Un’altra cosa che ho imparato in questi anni è l’abbondanza e la libertà di sperimentare. Non c’è limite.
Lo pensavo riferito ai viaggi, alle letture, alla cucina. Poi l’ho capito davvero nella ripetizione.
Faccio molte cose in maniera ciclica, quasi rituale. Mi sveglio presto, preparo lo stesso porridge, pedalo più o meno sulle stesse strade, pratico lo zazen sullo stesso cuscino. Le giornate si assomigliano. Ma io no.
Nel ripetere scopro che nulla è davvero uguale.
La forma si ripete, ma l’attitudine cambia.
Cambia lo sguardo. Cambia il corpo. Cambia il respiro.
E allora non è più monotonia. È pratica.
Ogni gesto, anche il più semplice, può diventare uno specchio.
Ogni salita in bici, ogni mattina lenta, ogni silenzio in zazen diventa un modo per osservarmi da un altro punto di vista.
È come se la ripetizione scavasse un solco, non per chiudere ma per aprire. Aprire lo spazio della presenza.
La libertà non è nel fare sempre cose nuove.
È nel vedere il nuovo in ciò che si ripete.
Per questo lo Zen, per me, non è stare fermi.
È esserci, mentre si fa.
Anche in salita, col cuore a mille e le gambe che bruciano.
Torno dai miei giri in bicicletta quasi sempre allo stesso orario. Le nove.
Metto via la bici, tolgo il casco, faccio colazione.
Da lì ricomincia una routine di cose — sempre uguali e sempre diverse.
Rispondere a un’email, sistemare la casa, ascoltare una voce familiare alla radio, fare la lavatrice, stendere i panni.
Un po’ come il movimento del sole, della luna, della terra stessa.

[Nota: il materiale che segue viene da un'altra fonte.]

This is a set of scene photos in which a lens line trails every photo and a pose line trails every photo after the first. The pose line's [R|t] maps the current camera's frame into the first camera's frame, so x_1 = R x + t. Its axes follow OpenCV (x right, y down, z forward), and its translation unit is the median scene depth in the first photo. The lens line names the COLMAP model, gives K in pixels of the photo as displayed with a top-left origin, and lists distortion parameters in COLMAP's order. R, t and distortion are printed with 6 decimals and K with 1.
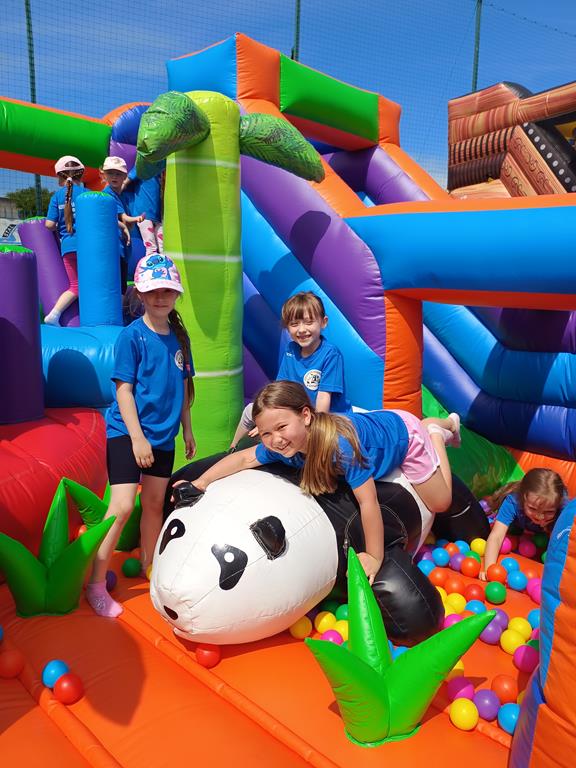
lens RADIAL K [[624.0, 0, 288.0], [0, 624.0, 384.0], [0, 0, 1]] dist [-0.224399, 0.076446]
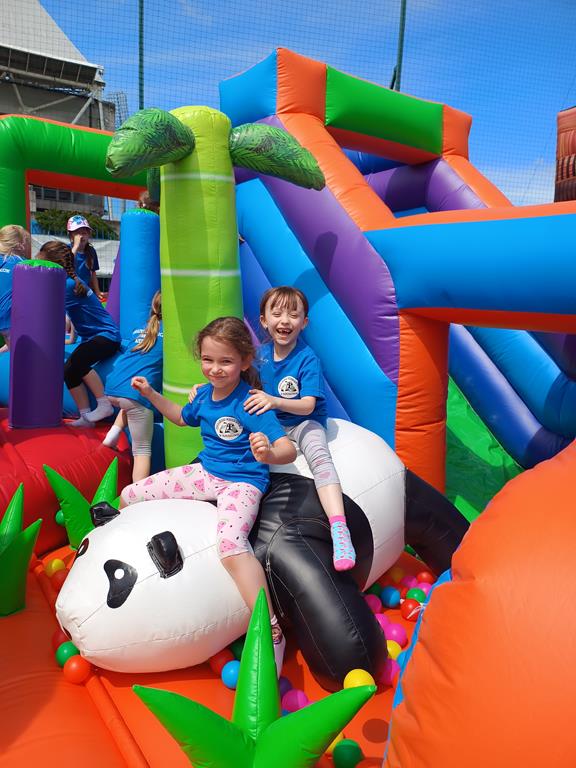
lens RADIAL K [[624.0, 0, 288.0], [0, 624.0, 384.0], [0, 0, 1]] dist [-0.224399, 0.076446]
pose [[0.963897, 0.046997, -0.262096, 0.240651], [-0.057460, 0.997822, -0.032399, -0.001430], [0.260002, 0.046289, 0.964498, 0.076334]]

Sempre uguali all’apparenza, ma mai identici.
Impossibile avere due albe o due tramonti uguali.
E così mi accorgo che, nella ripetizione, c’è vita che si rinnova.
Ogni giorno, la stessa strada. Ogni giorno, un passo nuovo.

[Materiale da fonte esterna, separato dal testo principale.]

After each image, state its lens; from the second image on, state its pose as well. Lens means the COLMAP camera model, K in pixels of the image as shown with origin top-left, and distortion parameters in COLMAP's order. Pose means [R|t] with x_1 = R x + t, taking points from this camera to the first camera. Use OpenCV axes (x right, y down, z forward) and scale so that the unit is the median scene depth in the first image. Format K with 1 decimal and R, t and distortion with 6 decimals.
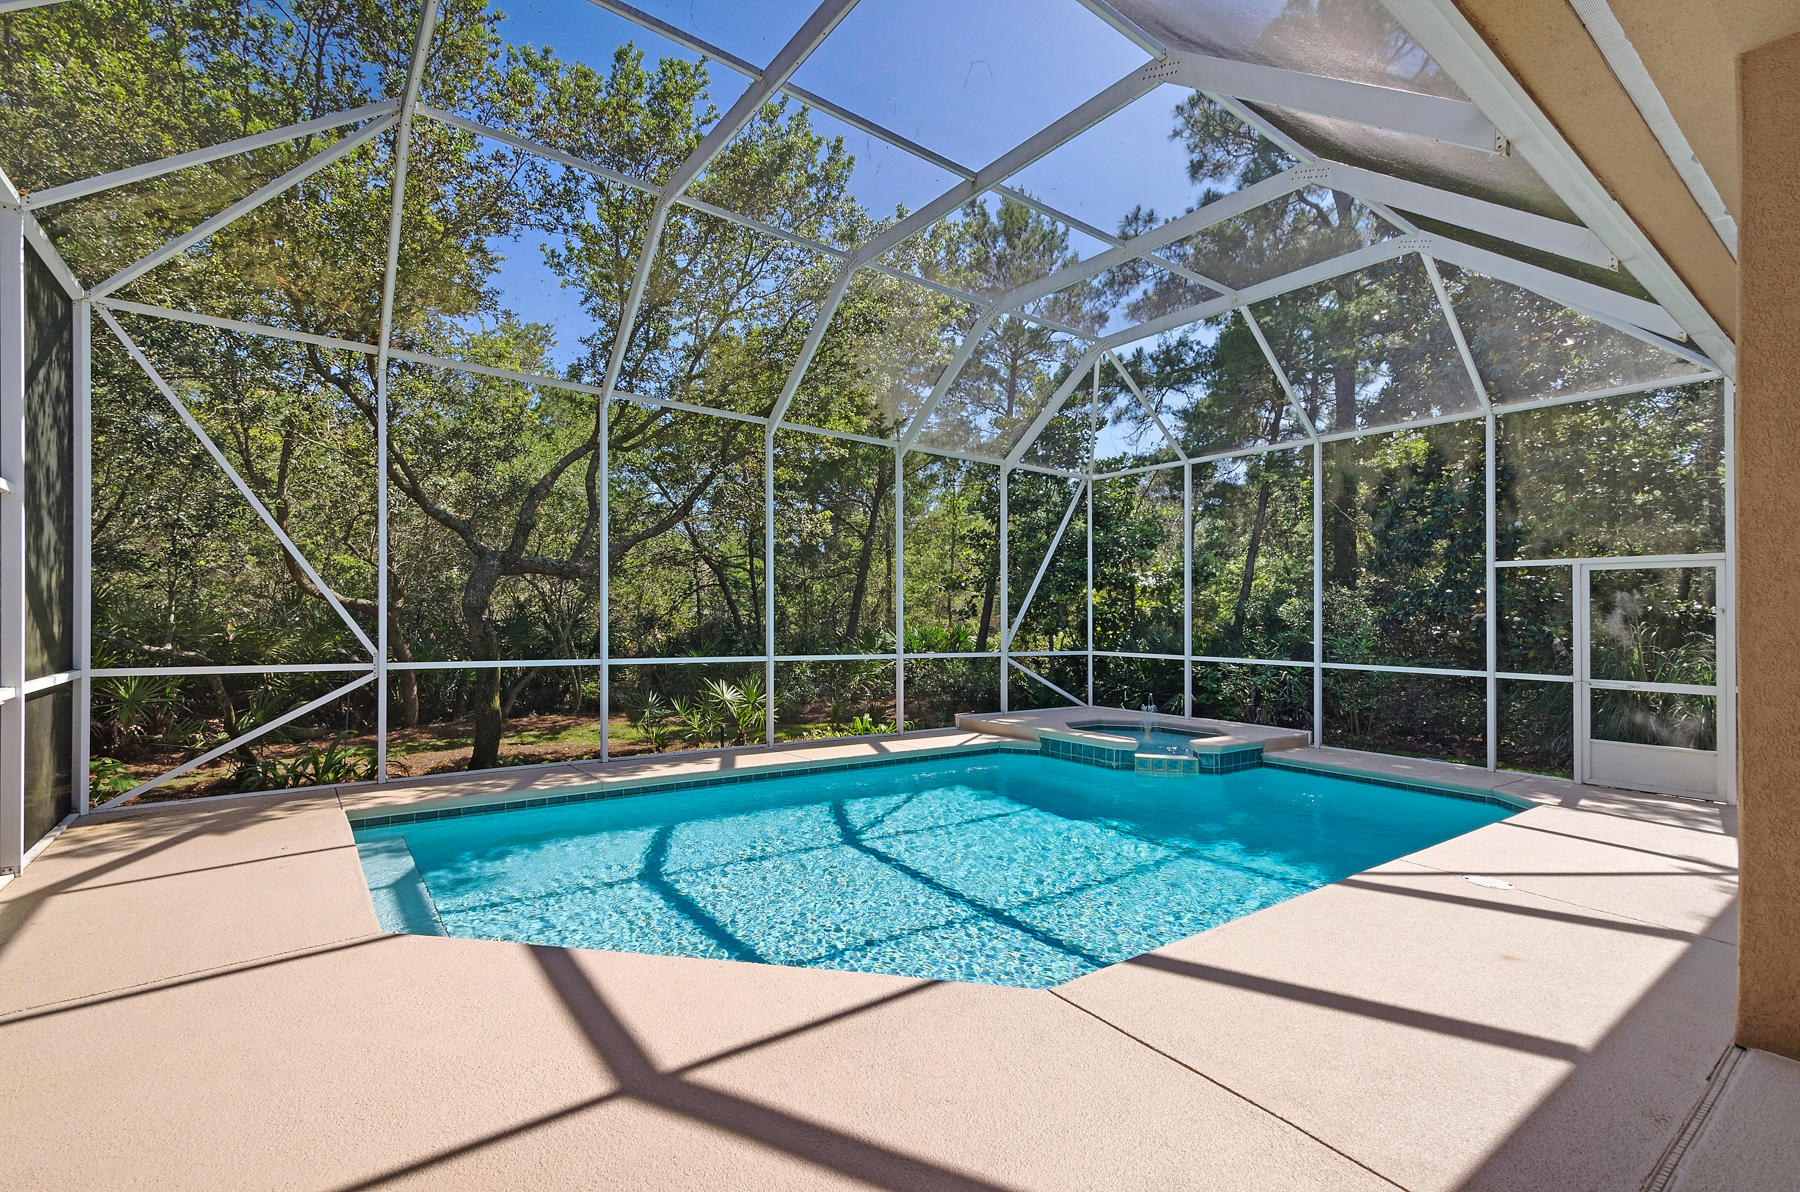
lens RADIAL K [[793.4, 0, 913.7], [0, 793.4, 598.9], [0, 0, 1]] dist [0.005476, -0.001922]
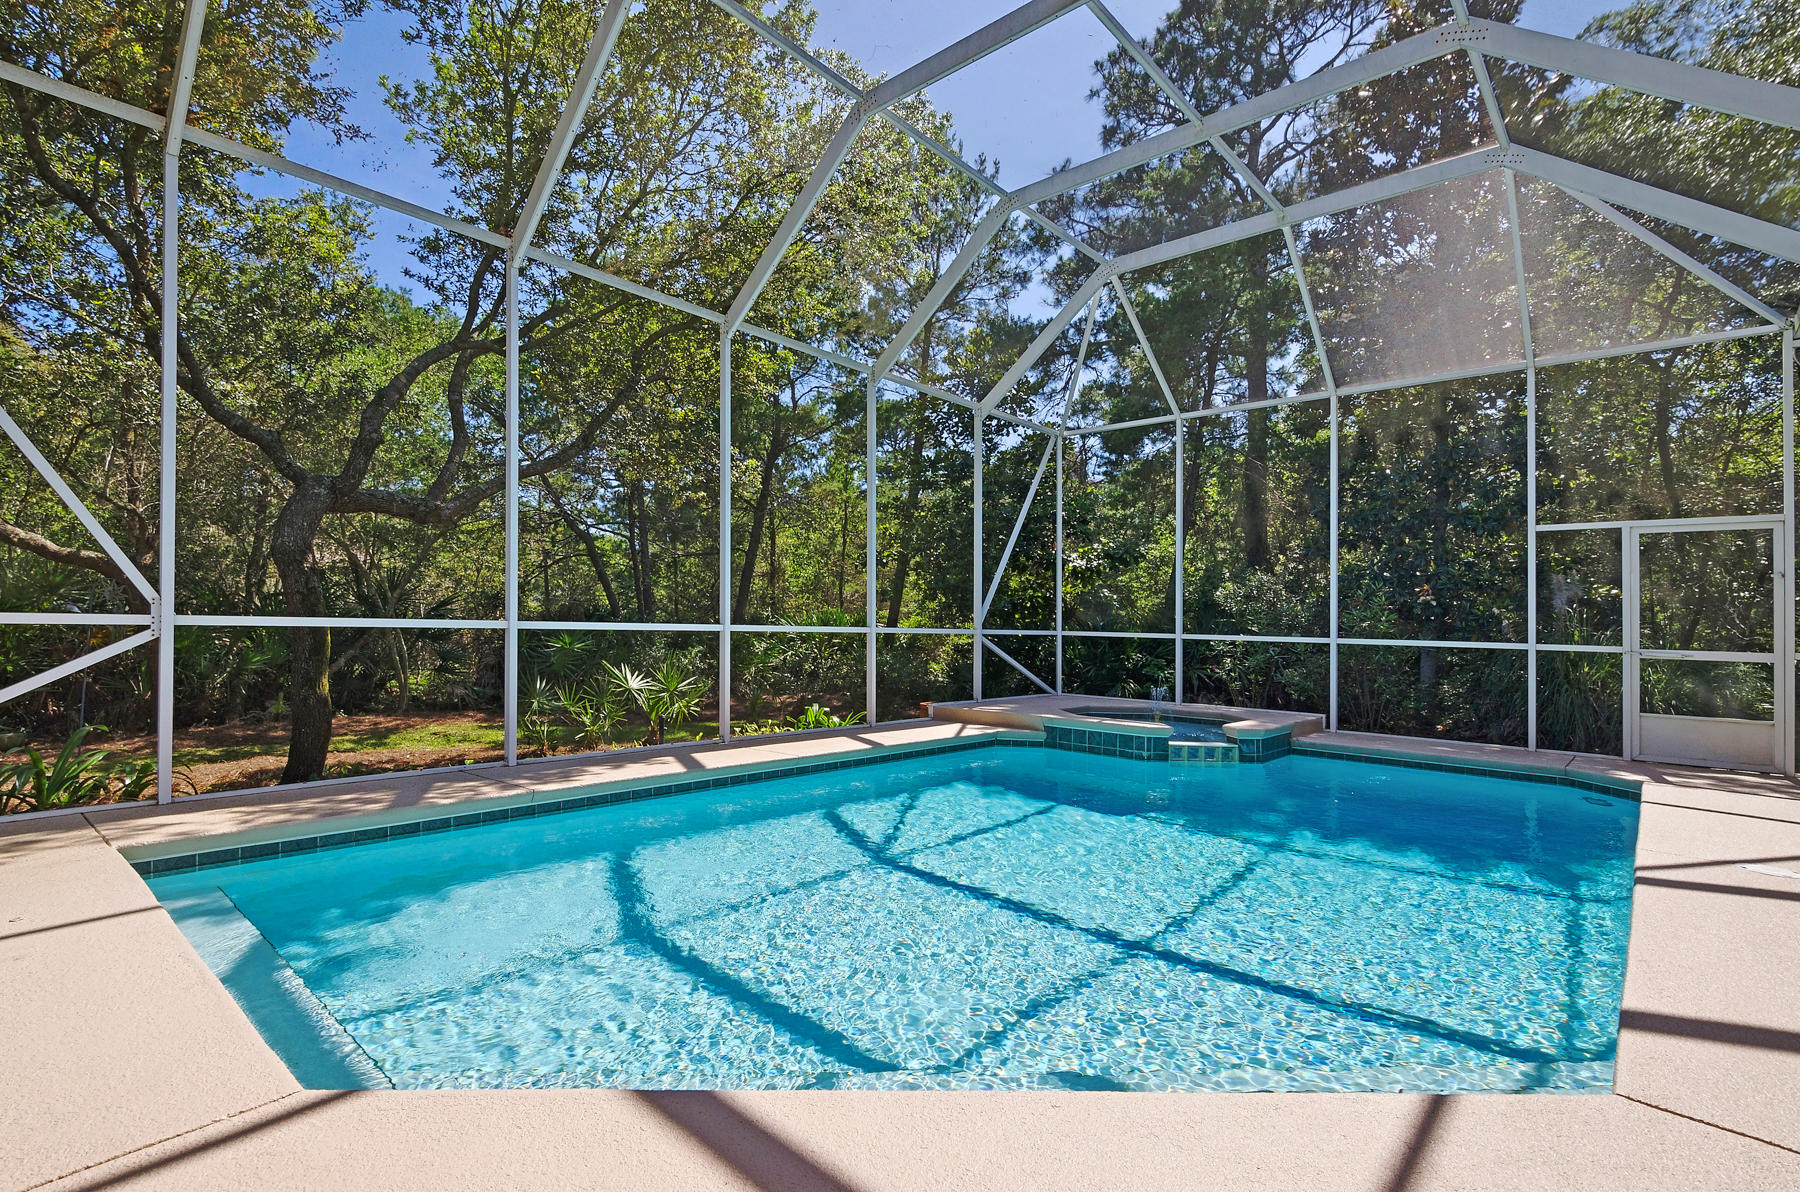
lens RADIAL K [[817.1, 0, 891.0], [0, 817.1, 605.6], [0, 0, 1]] dist [0.004340, -0.003949]
pose [[0.979966, 0.012717, 0.198758, -0.180089], [-0.012910, 0.999917, -0.000320, 0.051477], [-0.198745, -0.002252, 0.980049, 0.191624]]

A volte, però, sento anche il bisogno di perdermi.
Di farmi travolgere da qualcosa di completamente nuovo.
Viaggiare.
Camminare in una città sconosciuta, osservare i volti, annusare l’aria, ascoltare lingue che non capisco.
Senza pensare a niente.
Solo essere lì, intero, con tutto quello che arriva.

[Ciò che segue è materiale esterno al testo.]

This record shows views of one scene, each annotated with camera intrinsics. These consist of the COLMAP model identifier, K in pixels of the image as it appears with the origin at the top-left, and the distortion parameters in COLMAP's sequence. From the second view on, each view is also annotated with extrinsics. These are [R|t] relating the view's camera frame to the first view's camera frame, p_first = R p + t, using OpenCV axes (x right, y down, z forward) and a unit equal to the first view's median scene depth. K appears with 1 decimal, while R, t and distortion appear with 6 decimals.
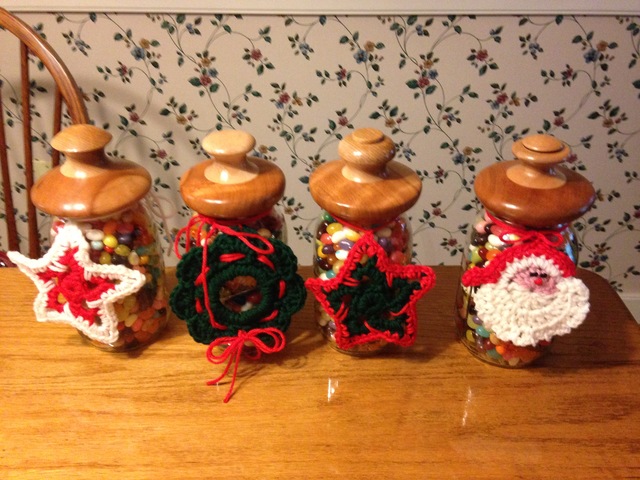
lens RADIAL K [[560.1, 0, 320.0], [0, 560.1, 240.0], [0, 0, 1]] dist [0.178919, -0.275427]
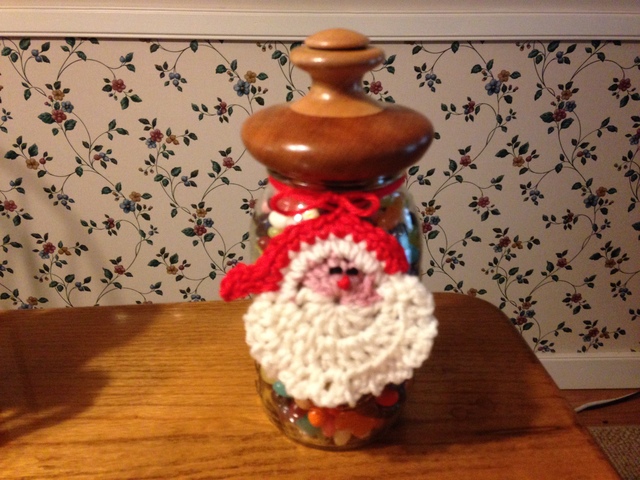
lens RADIAL K [[560.1, 0, 320.0], [0, 560.1, 240.0], [0, 0, 1]] dist [0.178919, -0.275427]
pose [[0.995798, -0.024023, 0.088366, 0.111166], [0.036399, 0.989308, -0.141226, 0.038439], [-0.084029, 0.143849, 0.986026, 0.163329]]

Anche questo, in fondo, è pratica.
Non più la profondità del solco tracciato ogni giorno, ma l’apertura nuda, senza appigli.
Un altro modo di stare.
Viaggiare e conoscere cose completamente nuove, o ripetere la routine ogni giorno, mi fa riflettere sul concetto di casa.
Dov’è casa, veramente?
È la casa fisica dove mi alzo ogni mattina, mangio, lavoro e mi corico la sera?
È quella in cui sono cresciuto da piccolo?
È la nazione da cui vengo?
Oppure casa è qualcosa di più sottile, qualcosa che si muove con me?
Quando sono per strada in sella alla bici, non sono a casa lì?
Quando cammino per le strade di Dubai o New York, quanto lontano da casa sono veramente?
Per me casa è quel senso di presenza che posso portare ovunque.
Il luogo in cui abito me stesso, qualunque sia il punto del mondo in cui mi trovo.
La casa, come la intendo, non ha bisogno di un grande giardino o di mobili di mogano.
Ha più bisogno di una mente limpida e di un cuore aperto.
E, certo, anche di una cura per ciò che mangio, come lo preparo, come lo vivo.
Cosa te ne fai di una facciata decorata, se dentro non sai starci?
Alla fine, casa è dove smetti di cercare.
E cominci semplicemente a stare.
Dentro e fuori di noi, senza separazione.
Qualsiasi cosa sia, in qualsiasi posto ci si trovi — è casa.
Non un luogo fisso, ma uno stato d’essere.